Deriv does not provide the service to residents in USA, Canada, and Hong Kong, or to persons below 18.
Difference between Deriv’s leverage and multipliers
Deriv offers 2 main tools for traders to increase their trading volume.
Both leverage and multipliers practically increase the trading volume of your orders with an intention to earn a larger amount of profit while using a small amount of margin or stake.
So what are the differences between Deriv’s leverage and multipliers?
Deriv’s leverage trading (margin trading) is a traditional way of online trading.
With the leverage up to 1:500, you can trade a position with a larger volume while being required a small amount of margin, that is precisely 500 times smaller.
For example with Deriv’s 1:500 leverage, you can trade 500 USD worth of position with only 1 USD.
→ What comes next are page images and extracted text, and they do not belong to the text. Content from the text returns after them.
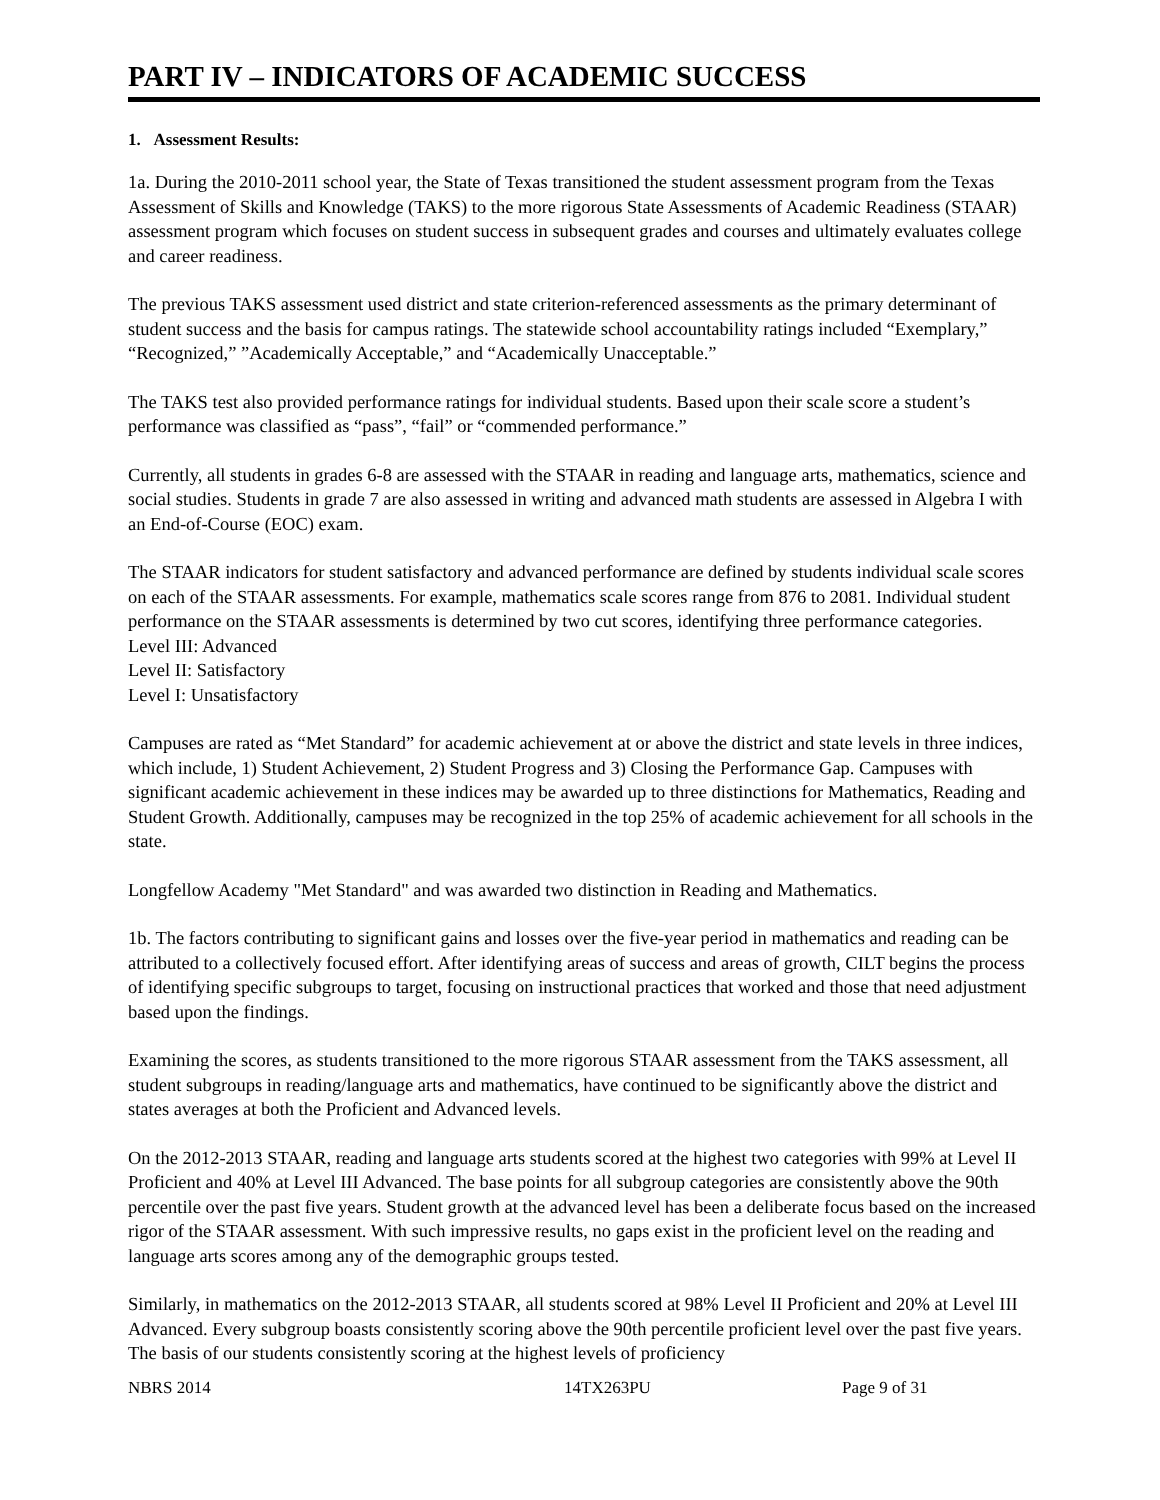PART IV – INDICATORS OF ACADEMIC SUCCESS
1. Assessment Results:
1a. During the 2010-2011 school year, the State of Texas transitioned the student assessment program from the Texas Assessment of Skills and Knowledge (TAKS) to the more rigorous State Assessments of Academic Readiness (STAAR) assessment program which focuses on student success in subsequent grades and courses and ultimately evaluates college and career readiness.
The previous TAKS assessment used district and state criterion-referenced assessments as the primary determinant of student success and the basis for campus ratings. The statewide school accountability ratings included “Exemplary,” “Recognized,” ”Academically Acceptable,” and “Academically Unacceptable.”
The TAKS test also provided performance ratings for individual students. Based upon their scale score a student’s performance was classified as “pass”, “fail” or “commended performance.”
Currently, all students in grades 6-8 are assessed with the STAAR in reading and language arts, mathematics, science and social studies. Students in grade 7 are also assessed in writing and advanced math students are assessed in Algebra I with an End-of-Course (EOC) exam.
The STAAR indicators for student satisfactory and advanced performance are defined by students individual scale scores on each of the STAAR assessments. For example, mathematics scale scores range from 876 to 2081. Individual student performance on the STAAR assessments is determined by two cut scores, identifying three performance categories.
Level III: Advanced
Level II: Satisfactory
Level I: Unsatisfactory
Campuses are rated as “Met Standard” for academic achievement at or above the district and state levels in three indices, which include, 1) Student Achievement, 2) Student Progress and 3) Closing the Performance Gap. Campuses with significant academic achievement in these indices may be awarded up to three distinctions for Mathematics, Reading and Student Growth. Additionally, campuses may be recognized in the top 25% of academic achievement for all schools in the state.
Longfellow Academy "Met Standard" and was awarded two distinction in Reading and Mathematics.
1b. The factors contributing to significant gains and losses over the five-year period in mathematics and reading can be attributed to a collectively focused effort. After identifying areas of success and areas of growth, CILT begins the process of identifying specific subgroups to target, focusing on instructional practices that worked and those that need adjustment based upon the findings.
Examining the scores, as students transitioned to the more rigorous STAAR assessment from the TAKS assessment, all student subgroups in reading/language arts and mathematics, have continued to be significantly above the district and states averages at both the Proficient and Advanced levels.
On the 2012-2013 STAAR, reading and language arts students scored at the highest two categories with 99% at Level II Proficient and 40% at Level III Advanced. The base points for all subgroup categories are consistently above the 90th percentile over the past five years. Student growth at the advanced level has been a deliberate focus based on the increased rigor of the STAAR assessment. With such impressive results, no gaps exist in the proficient level on the reading and language arts scores among any of the demographic groups tested.
Similarly, in mathematics on the 2012-2013 STAAR, all students scored at 98% Level II Proficient and 20% at Level III Advanced. Every subgroup boasts consistently scoring above the 90th percentile proficient level over the past five years. The basis of our students consistently scoring at the highest levels of proficiency
NBRS 2014 14TX263PU Page 9 of 31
The leveraged trading will increase your trading volume, and this will also increase the profit and loss incurred to your account.
Deriv’s multipliers is an advanced feature unique to Deriv’s platform.
Just like the leverage, the multipliers will increase the amount of “stake” you have.
What’s great about the multipliers is that your profit is multiplied by the multipliers, but the loss is limited to your specified stake.
For example, if your stake is 100 USD, then you could lose only up to $100 while you have a chance to win a larger amount of profit.